Inherit from autograd.Function

amrsharaf · April 22, 2017, 12:08am

I’m implementing a reverse gradient layer and I ran into this unexpected behavior when I used the code below:

import random
import torch
import torch.nn as nn
from torch.autograd import Variable

class ReverseGradient(torch.autograd.Function):

    def __init__(self):
        super(ReverseGradient, self).__init__()

    def forward(self, x):
        return x

    def backward(self, x):
        return -x

class ReversedLinear(nn.Module):
    
    def __init__(self):
        super(ReversedLinear, self).__init__()
        self.linear = nn.Linear(1, 1)
        self.reverse = ReverseGradient()

    def __call__(self, x):
        return self.reverse(self.linear(x)).sum(0).squeeze(0)
        # return self.linear(x).sum(0).squeeze(0)

input1 = torch.rand(1, 1)
input2 = torch.rand(2, 1)

rl = ReversedLinear()

input1 = Variable(input1)
output1 = rl(input1)
input2 = Variable(input2)
output1 += rl(input2)
output1.backward()

I get a size doesn’t match error when I run the code above, however, creating a new instance of ReverseGradient() with every forward prop seems to solve the problem. I just want to understand better how the autograd.Function class works.

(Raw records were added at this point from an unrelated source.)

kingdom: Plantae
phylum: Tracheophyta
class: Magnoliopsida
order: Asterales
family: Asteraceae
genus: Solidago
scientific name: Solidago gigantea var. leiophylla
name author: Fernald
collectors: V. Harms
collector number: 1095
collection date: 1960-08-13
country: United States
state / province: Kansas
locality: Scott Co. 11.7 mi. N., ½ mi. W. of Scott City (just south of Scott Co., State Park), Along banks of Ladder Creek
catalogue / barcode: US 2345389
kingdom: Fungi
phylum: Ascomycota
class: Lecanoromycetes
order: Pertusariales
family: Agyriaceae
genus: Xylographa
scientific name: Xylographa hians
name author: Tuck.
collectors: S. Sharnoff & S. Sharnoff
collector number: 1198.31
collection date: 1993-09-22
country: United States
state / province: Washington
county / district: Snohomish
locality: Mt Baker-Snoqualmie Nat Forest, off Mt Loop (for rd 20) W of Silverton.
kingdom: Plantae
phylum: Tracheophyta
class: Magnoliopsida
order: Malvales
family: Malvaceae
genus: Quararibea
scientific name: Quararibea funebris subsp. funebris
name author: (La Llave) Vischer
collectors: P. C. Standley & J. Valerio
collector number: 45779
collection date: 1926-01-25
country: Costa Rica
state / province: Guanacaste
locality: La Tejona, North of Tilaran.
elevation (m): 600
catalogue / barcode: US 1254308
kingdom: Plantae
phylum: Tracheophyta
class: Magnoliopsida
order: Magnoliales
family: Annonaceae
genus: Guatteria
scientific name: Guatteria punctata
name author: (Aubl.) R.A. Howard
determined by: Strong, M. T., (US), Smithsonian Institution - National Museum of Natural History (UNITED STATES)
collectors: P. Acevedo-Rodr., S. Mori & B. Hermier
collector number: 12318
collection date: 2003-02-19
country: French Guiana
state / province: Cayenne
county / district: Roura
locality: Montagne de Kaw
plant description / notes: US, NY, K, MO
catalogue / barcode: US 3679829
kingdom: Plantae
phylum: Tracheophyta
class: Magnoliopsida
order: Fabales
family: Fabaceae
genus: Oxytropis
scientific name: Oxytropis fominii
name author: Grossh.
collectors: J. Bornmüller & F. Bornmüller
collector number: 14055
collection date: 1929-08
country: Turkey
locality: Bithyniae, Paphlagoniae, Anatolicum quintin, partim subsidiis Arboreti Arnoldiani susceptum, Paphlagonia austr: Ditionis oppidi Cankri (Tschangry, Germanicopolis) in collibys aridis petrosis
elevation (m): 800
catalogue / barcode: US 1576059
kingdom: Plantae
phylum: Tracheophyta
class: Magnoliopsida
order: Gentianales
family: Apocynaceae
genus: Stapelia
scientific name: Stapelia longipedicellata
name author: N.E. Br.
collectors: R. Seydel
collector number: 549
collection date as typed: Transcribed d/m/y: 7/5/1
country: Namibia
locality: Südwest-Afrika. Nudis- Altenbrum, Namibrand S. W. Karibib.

jekbradbury · April 22, 2017, 11:15pm

This is not directly relevant to the issue you’re seeing, but it’s important to note:
Certain parts of torch.autograd either currently do or will in the future assume that the gradients returned by Functions are correct (i.e., equal to the mathematical derivative). If you want to do things that violate this assumption, that’s fine – but they should be implemented as gradient hooks (var.register_hook) which can arbitrarily modify gradient values, not as Functions.

colesbury · April 23, 2017, 12:08am

Yes, you should create new instances of functions each time you use them. But as James suggested, it might make more sense to use gradients hooks in your case.